■ Bounding box prediction data
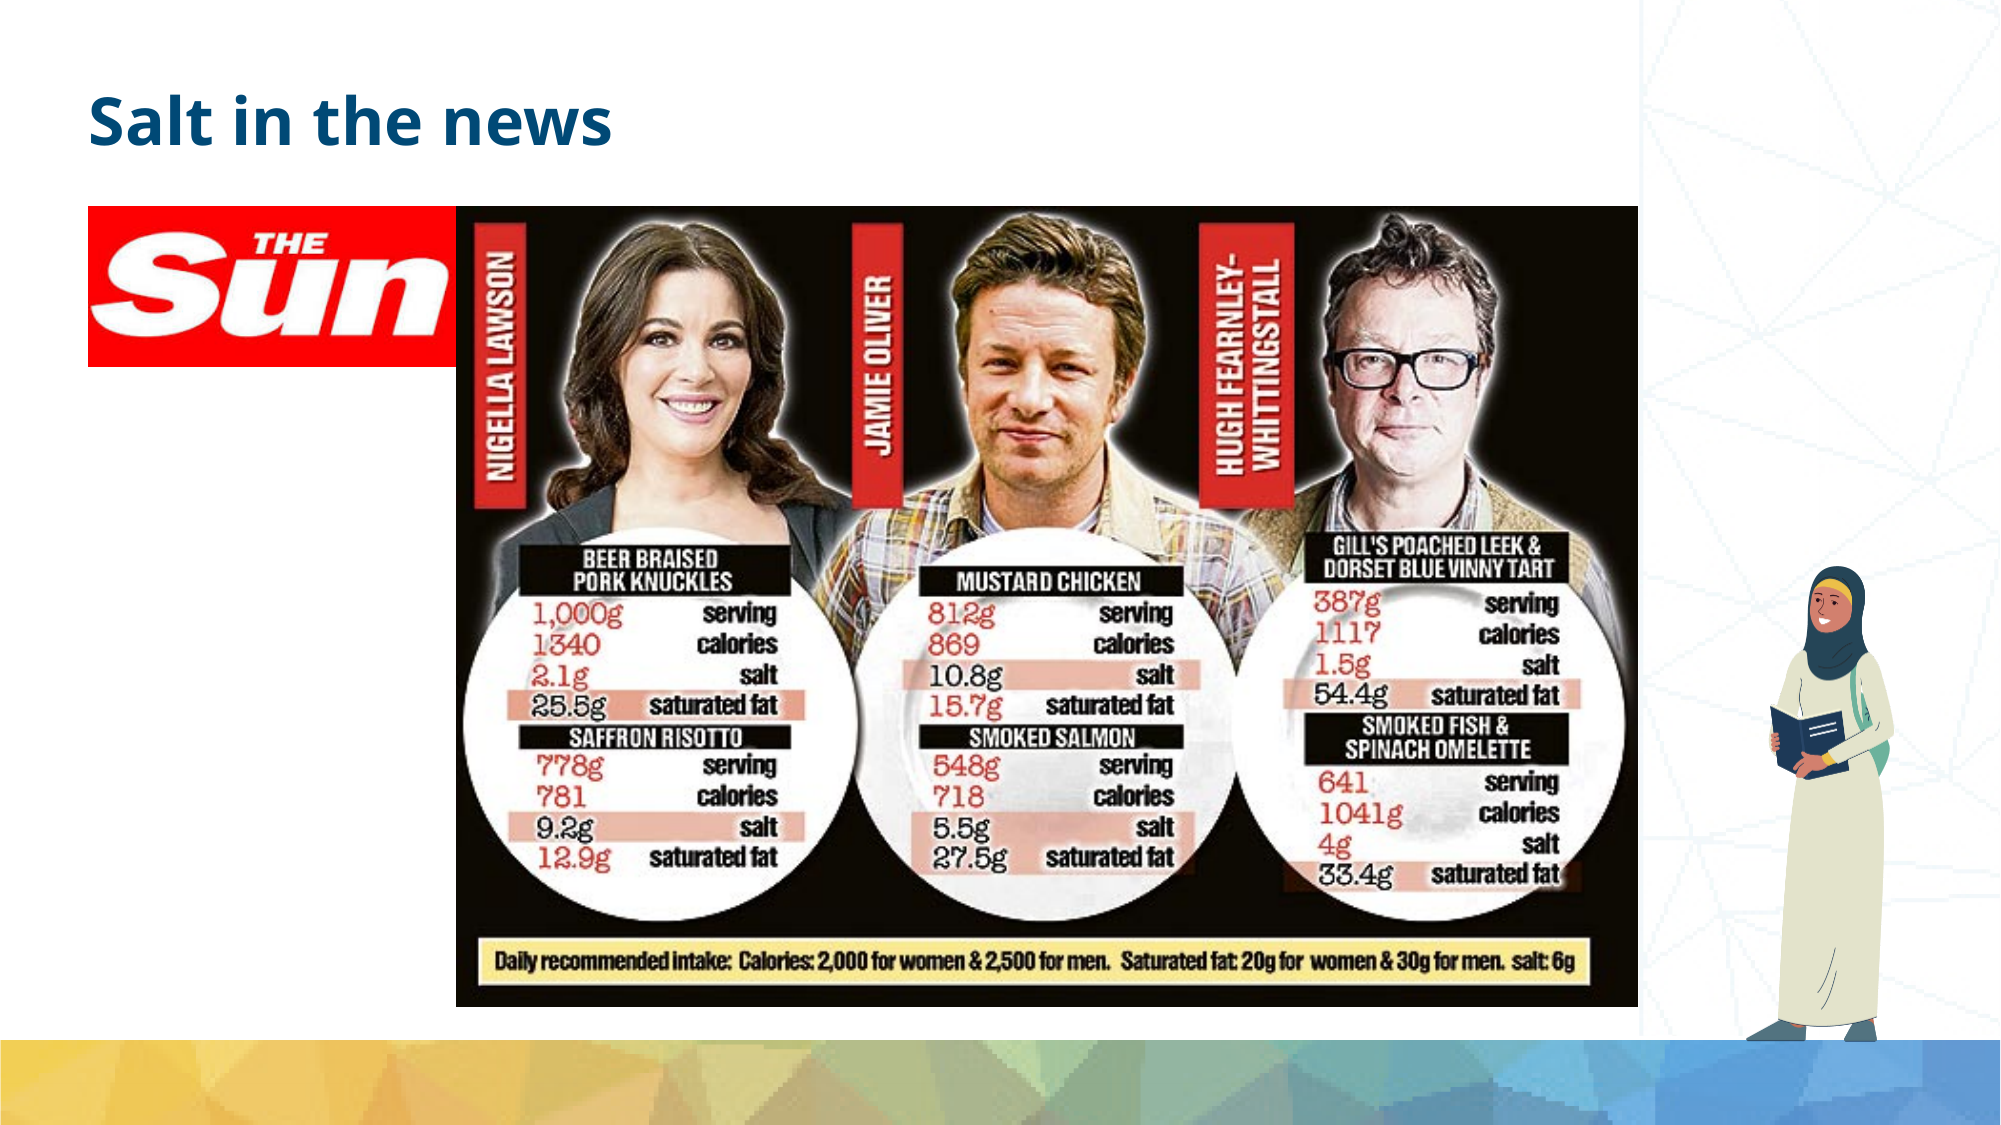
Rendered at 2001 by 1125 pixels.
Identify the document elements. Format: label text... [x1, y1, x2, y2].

picture [0, 0, 2001, 1125]
title Salt in the news [88, 88, 1565, 161]
picture [88, 206, 1638, 1007]
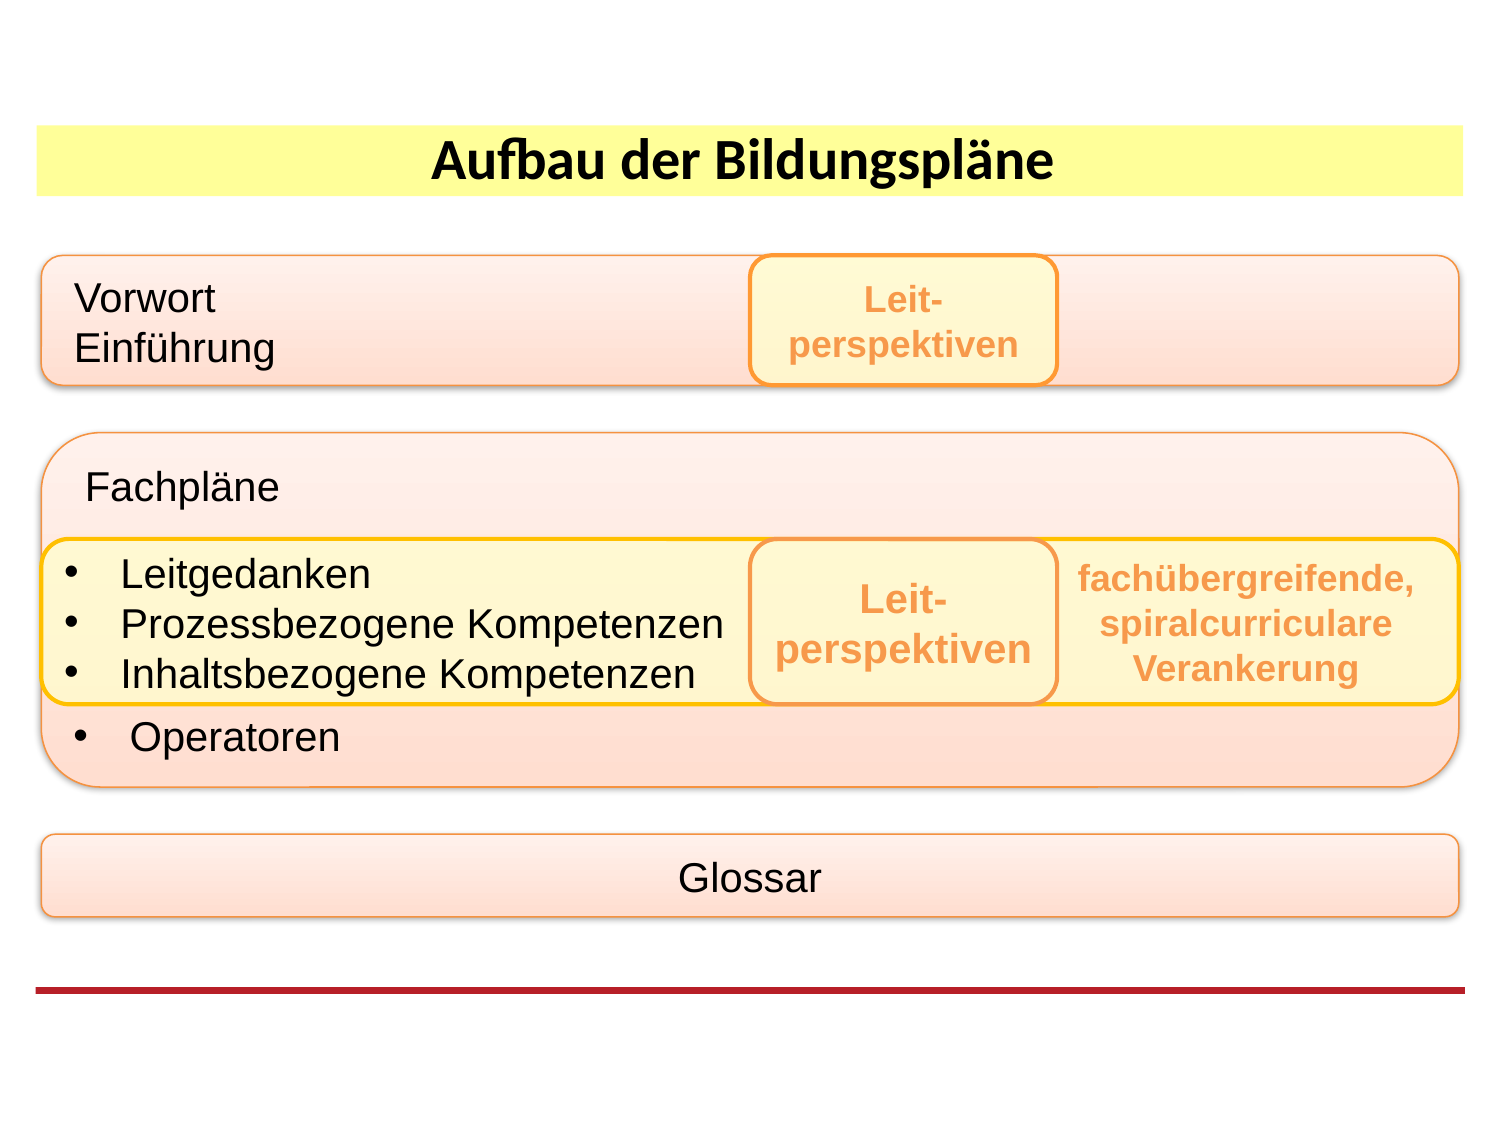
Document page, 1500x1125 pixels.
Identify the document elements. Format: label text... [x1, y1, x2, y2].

■ What is needed
Pictures aside, retype the entries above exactly as they are.

■ Problem solution
Rendered at 2001 by 1125 pixels.
Identify the document elements. Format: label text... [x1, y1, x2, y2].

picture [0, 0, 2001, 1125]
title Salt in the news [88, 88, 1565, 161]
picture [88, 206, 1638, 1007]
Document page, 1500x1125 pixels.
Identify the document elements. Format: label text... [x1, y1, x2, y2].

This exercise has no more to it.